I would have liked to hear Hughes talk about Uutiqtut. Three chords brace; then, there’s an onslaught. A lurching gigue somehow recalls both Dmitri Shostakovich and Tchaikovsky’s Fourth Symphony; elsewhere, there’s a lilting gymnopédie. There are plenty of surfaces to inspect, but it was the least burnished material of the weekend.
Two short works, by Gabriella Smith and Olga Neuwirth, were more self-assured. Smith’s complicated-sounding f(x)=sin²x-1/x is really just a couple of crescendos — “if you don’t want to think about the math,” the composer said.
If you’ve heard any of Smith’s music, it’s easy to spot the trail markers here: propulsive, semi-pitched rhythms via modestly extended string techniques, oscillations of harmonics like the calls of whales, and slow glissandos that climb to glacial expanses. Tighter pacing and a new jazziness in the winds and brass make this an upgrade to her 2014 Cabrillo work Tumblebird Contrails.
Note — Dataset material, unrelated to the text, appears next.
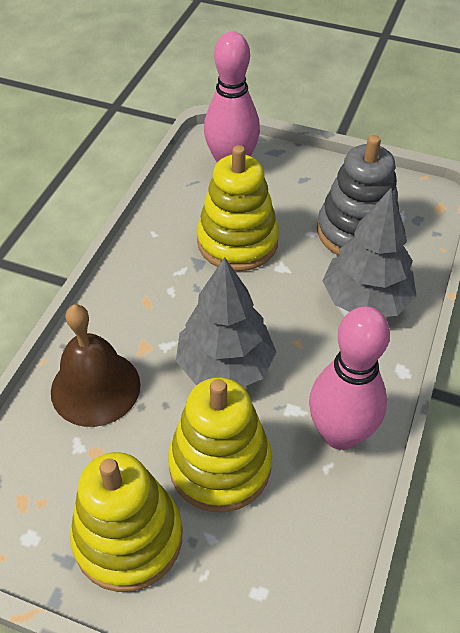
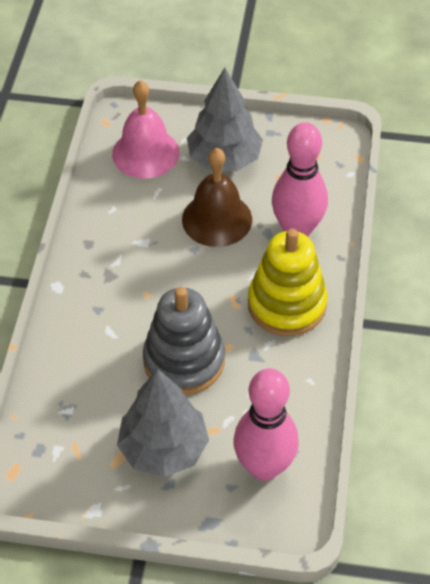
pink bell: none = 0 -> [112,80,179,178] = 1
yellow stacking toy: [70,452,182,592] [168,377,272,512] [197,145,279,271] = 3 -> [248,229,327,336] = 1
Still, she’s ready to explore some new territory.
In Neuwirth’s Dreydl, cyclical rhythms spin Boléro-like melodies round and round. It’s one schtick, but a good one: fair enough, given that only four things can ever happen in dreidel. With a lesser orchestra it’d be hey (“take half”); under Măcelaru, it shuddered down on gimel, the jackpot.
Neuwirth, 55, was born in Austria; this is the first time her music has been programmed at the festival. I’d like to hear more from two additional first-timers at Cabrillo: Gabriela Ortiz and Dan Caputo, each of whom contributed sprawling, dreamlike works.
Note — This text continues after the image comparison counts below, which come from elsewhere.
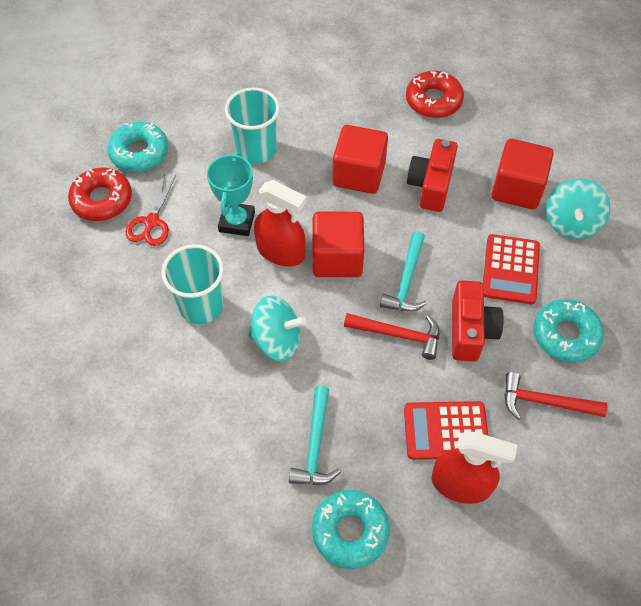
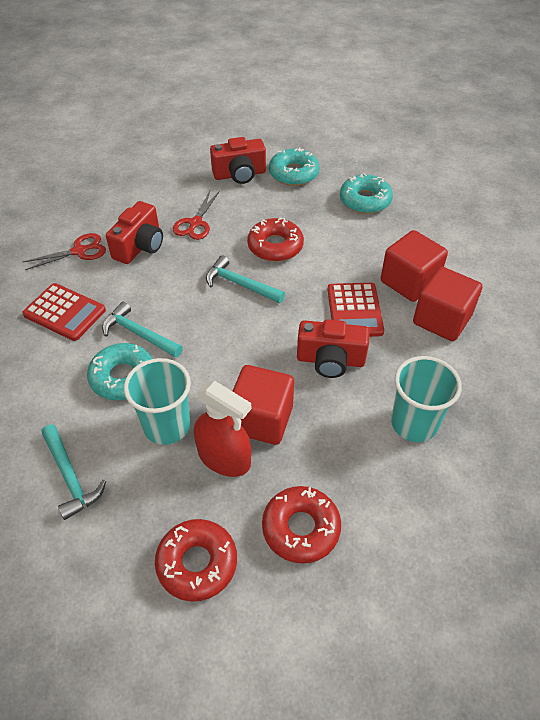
red camera: [407,139,458,212] [452,280,504,362] = 2 -> [106,201,163,264] [210,137,266,184] [297,319,369,378] = 3
red donut: [68,168,132,221] [406,71,464,118] = 2 -> [155,519,237,602] [247,218,304,262] [262,486,341,564] = 3
red hammer: [344,313,439,360] [504,372,608,420] = 2 -> none = 0
red scissors: [125,174,176,246] = 1 -> [23,233,106,270] [173,191,220,240] = 2
red spray bottle: [254,180,307,266] [432,432,517,504] = 2 -> [194,381,251,477] = 1
turquoise hammer: [289,386,341,485] [380,231,427,311] = 2 -> [41,424,106,520] [102,302,183,358] [206,256,285,303] = 3
turquoise spinning top: [248,296,307,361] [546,179,610,239] = 2 -> none = 0
turquoise trophy: [207,152,255,236] = 1 -> none = 0

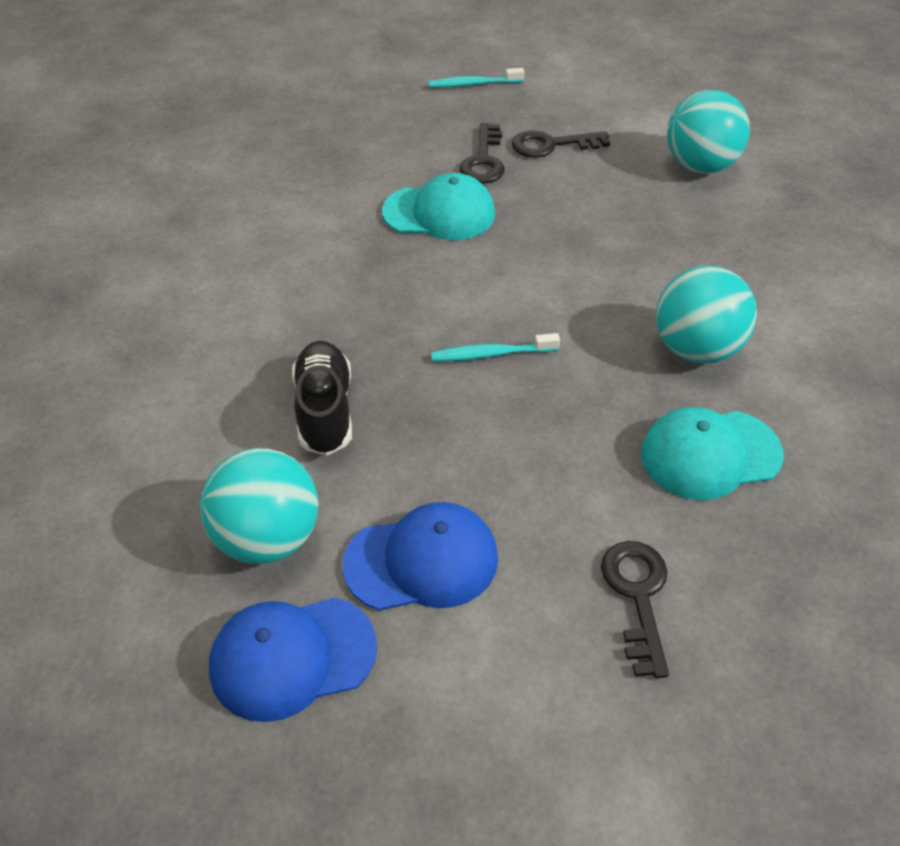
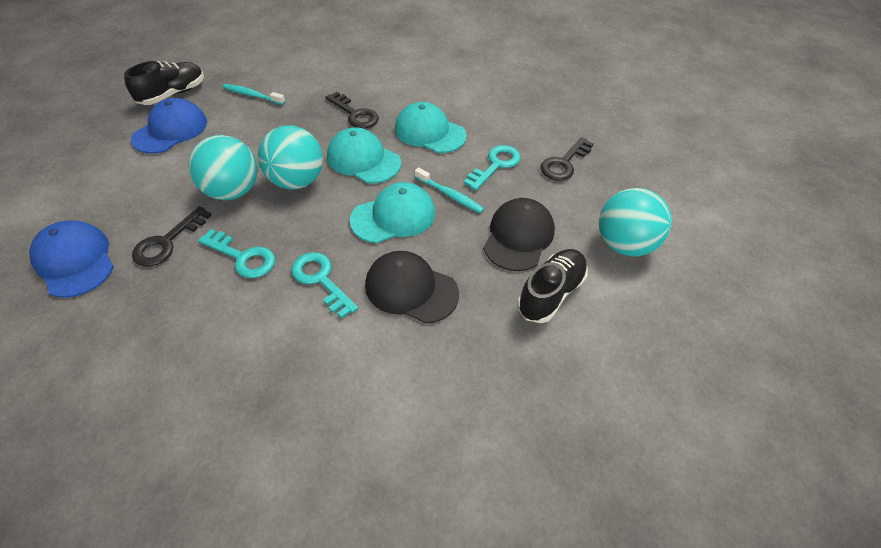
black cap: none = 0 -> [365,251,459,324] [483,198,555,271] = 2
black shoe: [292,341,352,456] = 1 -> [124,61,204,105] [517,249,588,323] = 2
turquoise cap: [382,173,495,240] [641,407,784,501] = 2 -> [327,128,401,183] [350,182,435,243] [395,102,467,153] = 3
turquoise key: none = 0 -> [198,229,275,278] [291,252,358,318] [464,145,521,191] = 3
Ortiz’s TZAM is a tribute to three people she lost — her father, her teacher, and her mentor — but this is no elegy. Spangling brass licks unfold into bold cinematic landscapes (like Erich Wolfgang Korngold, or Samuel Barber if he wrote film music). One gets the sense that the three departed ones were big personalities.
Tzam, in the indigenous language of Ayapaneco, means “dialogue.” Fittingly for a language that has fewer than a dozen speakers and will soon die, the dialogue is with memories. The lower strings’ ever-so-slightly displaced undulations echo on and on. The calls of antiphonally seated trumpets are like variations on an ancient story. (This moment defined the space with greater emotional impact than did the electronics of Anna Clyne’s new commission Wild Geese on the next night’s program.) When the opening strain of Ortiz’s work returns, it sounds pasted on, as if trying to hide the signs of its tears.
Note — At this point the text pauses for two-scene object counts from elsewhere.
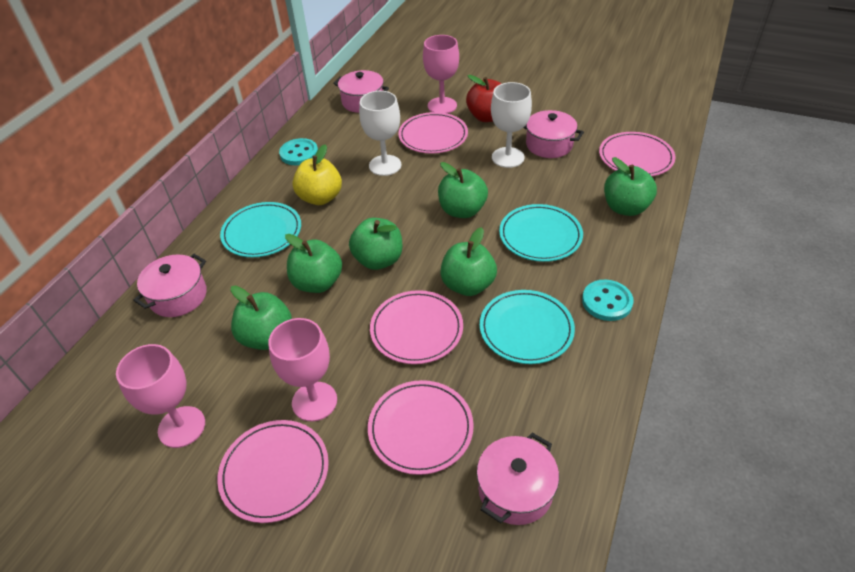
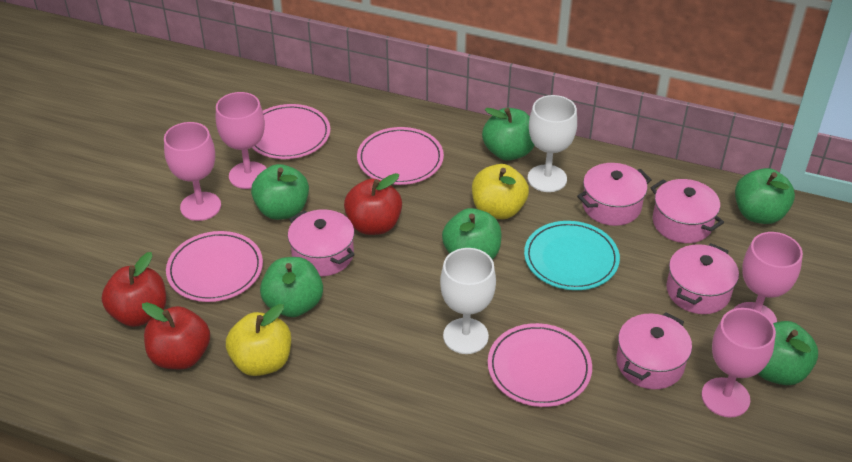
pink goblet: [116,344,205,448] [268,318,337,422] [423,35,459,114] = 3 -> [164,122,221,221] [216,92,267,189] [701,308,776,417] [734,232,803,323] = 4
pink plate: [217,420,329,523] [368,380,474,475] [370,290,463,364] [398,112,468,154] [599,132,676,176] = 5 -> [166,231,263,302] [252,104,330,159] [357,127,444,185] [488,323,592,407] = 4
pink pot: [133,254,207,317] [333,70,389,113] [477,433,559,525] [524,110,584,158] = 4 -> [288,209,355,276] [577,163,652,226] [616,312,692,389] [651,179,724,243] [666,243,739,314] = 5
red apple: [466,75,501,122] = 1 -> [102,252,166,327] [142,302,210,369] [344,173,402,235] = 3
turquoise button: [279,138,318,165] [582,280,634,321] = 2 -> none = 0
turquoise plate: [220,202,301,257] [480,290,575,364] [499,204,583,262] = 3 -> [524,221,620,290] = 1
yellow apple: [292,144,342,205] = 1 -> [226,304,291,376] [472,164,529,219] = 2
Liminal, by the Los Angeles-based Caputo, sumptuously depicts insomnia. The orchestra wheezes. Solos flash, like involuntary thoughts, against the effortful equanimity of opaque chords. Then, a blink, and we’re asleep. Gravity no longer a constraint, the harmonies climb, and the melodies fill with Fauvist color. Like all good dreams, it slips away too soon.
It was the most ambitious and well-crafted piece of the festival, Kevin Puts’s Concerto for Orchestra, that typified the Cabrillo aesthetic.
Puts, another Pulitzer winner, can also claim the award for most ubiquitous. In the last 20 years, his music has appeared at Cabrillo 14 times. In these exuberant neoclassical miniatures, the orchestration sings, the phrases are taut. It was gratifying to see the players highlighted, particularly the principal winds and concertmaster Justin Bruns.
But Concerto for Orchestra doesn’t interact with its predecessors in a thought-provoking way. Puts spoke of the monumental Béla Bartók work of the same name, but this music is lighter fare, more like Benjamin Britten’s The Young Person’s Guide to the Orchestra. And we already have that piece.
Really, nothing this weekend was much more than blandly palatable. Most of it wasn’t even emotional. It’s summer — people want a good time, maybe — but shouldn’t the birth of new art be a revolutionary act, one that forces the reordering of everything that’s come before? Or at least keeps Santa Cruz weird?